Warum geben die Japaner den Deutschen Gold? Bestimmt geben die Deutschen ihnen etwas dafür, was sie brauchen: strategische Materialien, Pläne für neue Waffen, Berater, irgendetwas in dieser Art.
Er verfasst einen Funkspruch:
Dönitz!
Hier ist Bischoff. Ich habe wieder das Kommando übernommen. Danke für den angenehmen Urlaub. Ich habe mich gut erholt.
Wie unzivilisiert von Ihnen zu befehlen, dass wir versenkt werden sollen. Da muss ein Missverständnis vorliegen. Können wir das nicht von Angesicht zu Angesicht besprechen?

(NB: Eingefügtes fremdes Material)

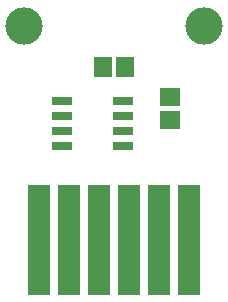
<source format=gbr>
G04 DipTrace 2.4.0.2*
%INTopMask.gbr*%
%MOIN*%
%ADD22C,0.125*%
%ADD26R,0.0678X0.0316*%
%ADD28R,0.0671X0.0592*%
%ADD30R,0.073X0.368*%
%ADD32R,0.0592X0.0671*%
%FSLAX44Y44*%
G04*
G70*
G90*
G75*
G01*
%LNTopMask*%
%LPD*%
D32*
X375Y7625D3*
X-373D3*
D30*
X-2500Y1875D3*
X-1500D3*
X-500D3*
X500D3*
X1500D3*
X2500D3*
D22*
X-3000Y9000D3*
X3000D3*
D28*
X1875Y6625D3*
Y5877D3*
D26*
X-1750Y6500D3*
Y6000D3*
Y5500D3*
Y5000D3*
X297D3*
Y5500D3*
Y6000D3*
Y6500D3*
M02*

</source>
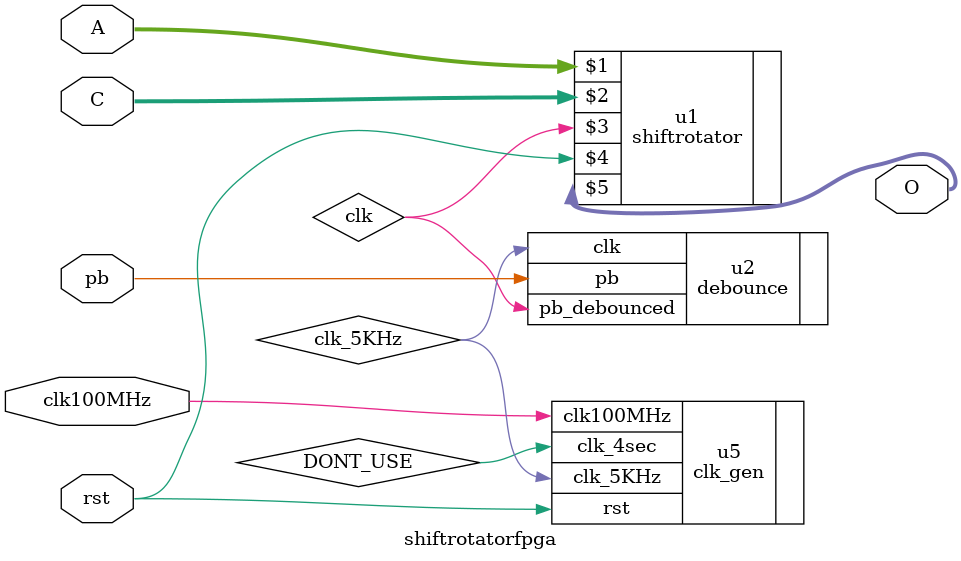
<source format=v>
`timescale 1ns / 1ps
module shiftrotatorfpga (input[3:0] A, input[2:0] C,input clk100MHz, rst, pb, output[3:0] O);

wire clk, clk_5KHz,DONT_USE;
shiftrotator u1(A,C,clk,rst, O);
debounce u2(.pb_debounced(clk),.pb(pb),.clk(clk_5KHz));
clk_gen u5(.clk100MHz(clk100MHz), .rst(rst), .clk_4sec(DONT_USE), .clk_5KHz(clk_5KHz)); 
                              
endmodule
</source>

Ein betrunkener Eisbär hat mir ein paar faszinierende Dinge erzählt.Vielleicht werde ich diese Informationen in einer Stunde oder so senden. Da ich der Enigma ohnehin nicht traue, werde ich sie erst gar nicht verschlüsseln.
Hochachtungsvoll
Bischoff
Von Gibraltar her zieht ein Schwarm weißer Vs über ein sonnenerleuchtetes Meer nach Norden. An der Spitze jedes Vs sitzt ein nissenartiges Fleckchen. Die Fleckchen sind Schiffe, die Megatonnen von Kriegsmaterial und Tausende von Soldaten von Nordafrika (wo man ihre Dienste nicht mehr benötigt) nach Großbritannien schaffen. So stellt es sich für die Piloten der Flugzeuge über der Bucht von Biscaya dar. Die Piloten und die Flugzeuge sind allesamt englischer oder amerikanischer Herkunft – mittlerweile beherrschen die Alliierten den Golf von Biscaya und haben ihn in eine Hölle für Unterseeboot-Mannschaften verwandelt.